Within an hour, I got a call from the seller, Pascal Karp, one of the vintage-watch matadors in Brussels. He has been in the business since the late ’80s, and his selection of vintage watches is quite nice. He reassured me that he got my order, shared the story of how this watch found its way to him, and informed me about shipping. In all my time collecting watches, I don’t remember ever getting a courtesy call from a seller after I paid for a watch online. What service!
A treasured Gallet
My Gallet Medigraph comes from the collection of one of Pascal’s friends. He kept the watch for a long time and sold it to Pascal recently. Pascal said I purchased the watch minutes after he listed it online. I was lucky to open the email at the right time. All three Gallet Medigraphs with this dial that I saw in the last few years had rectangular pushers and snap-on case backs. My Gallet has a later screw-down case back and round pushers, which I prefer much more. A friend of mine bought his Gallet Medigraph for around €6,000, so you can imagine how happy I was to grab mine from a dealer for just half of that.
The Gallet Medigraph will be on my wrist the next time I go on stage.
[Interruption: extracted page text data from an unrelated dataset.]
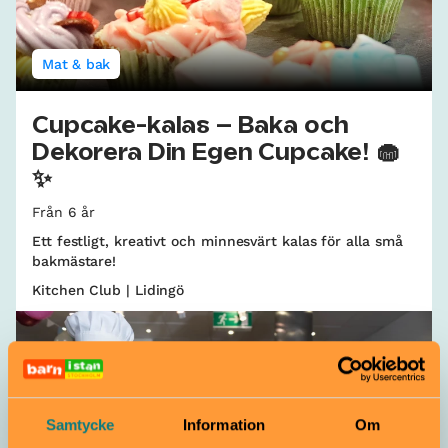
Mat & bak
Cupcake-kalas – Baka och
Dekorera Din Egen Cupcake! 🧁
✨
Från 6 år
Ett festligt, kreativt och minnesvärt kalas för alla små
bakmästare!
Kitchen Club | Lidingö
Samtycke
Information
Om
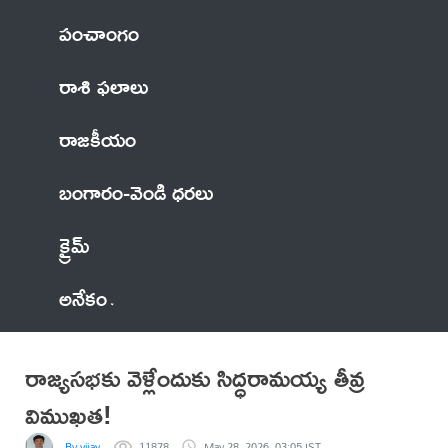
పంచాంగం
రాశి ఫలాలు
రాజకీయం
బంగారం-వెండి ధరలు
క్రైమ్
అనేకం
రాజ్యసభకు వెళ్లేందుకు సిద్ధరామయ్య తీవ్ర
విముఖత!
By vijay
11878
May 28, 2026, 03:05 IST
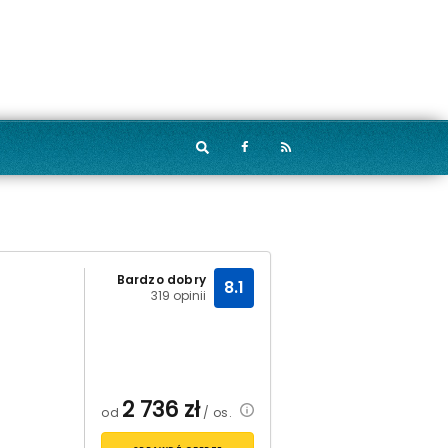
Bardzo dobry
8.1
319 opinii
2 736
zł
od
/ os.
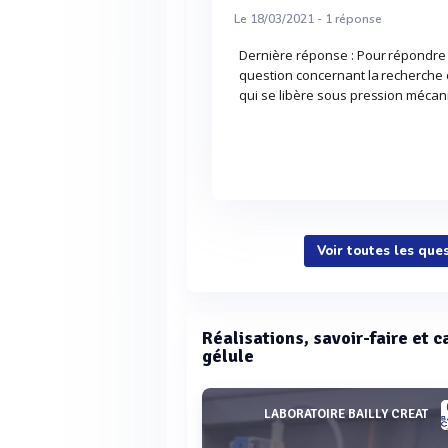
Le 18/03/2021 -
1
réponse
Dernière réponse : Pour répondre 
question concernant la recherche 
qui se libère sous pression mécaniq
Voir toutes les que
Réalisations, savoir-faire et 
gélule
LABORATOIRE BAILLY CREAT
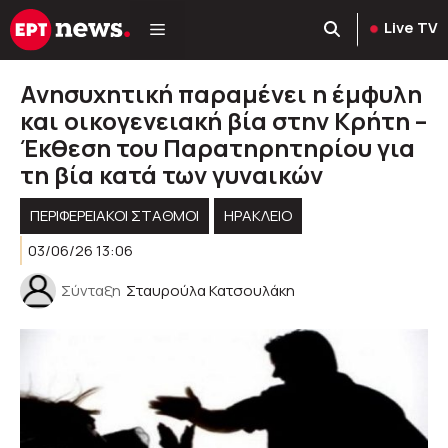
Μετάβαση
Live TV
σε
περιεχόμενο
Ανησυχητική παραμένει η έμφυλη
και οικογενειακή βία στην Κρήτη –
Έκθεση του Παρατηρητηρίου για
τη βία κατά των γυναικών
ΠΕΡΙΦΕΡΕΙΑΚΟΊ ΣΤΑΘΜΟΊ
ΗΡΑΚΛΕΙΟ
03/06/26 13:06
Σύνταξη
Σταυρούλα Κατσουλάκη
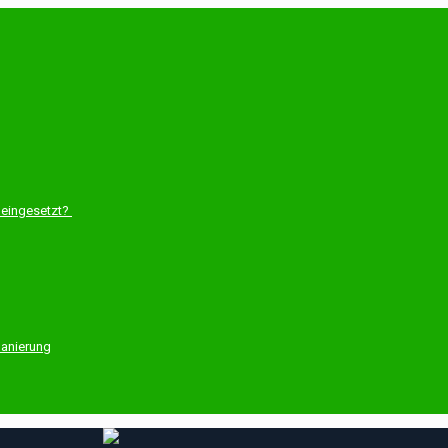
 eingesetzt?
Sanierung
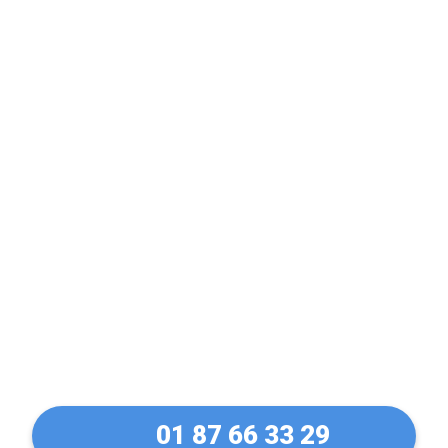
Porte claquée ? Fermée
à clé ? Pas de panique !
Ouverture de porte à
Arpajon en 30 Min
01 87 66 33 29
Shortly before the start, I’ll put my hand on my chest, press the upper pusher, and stop it exactly when I count my 30th beat. I will be so focused on my speech that I will hardly notice the satisfying clicks so typical of fine Excelsior Park movements. Then I will look at the watch and read the number where the hand crosses the pulsation track.
I don’t know how you feel about it, but I find the pulsometer one of the most elegant scales you can find on a vintage chronograph. Whether it is on a Gallet or any other watch, I believe it deserves a place in any fine chronograph collection. Go find your ultimate pulsometer chronograph. Happy hunting!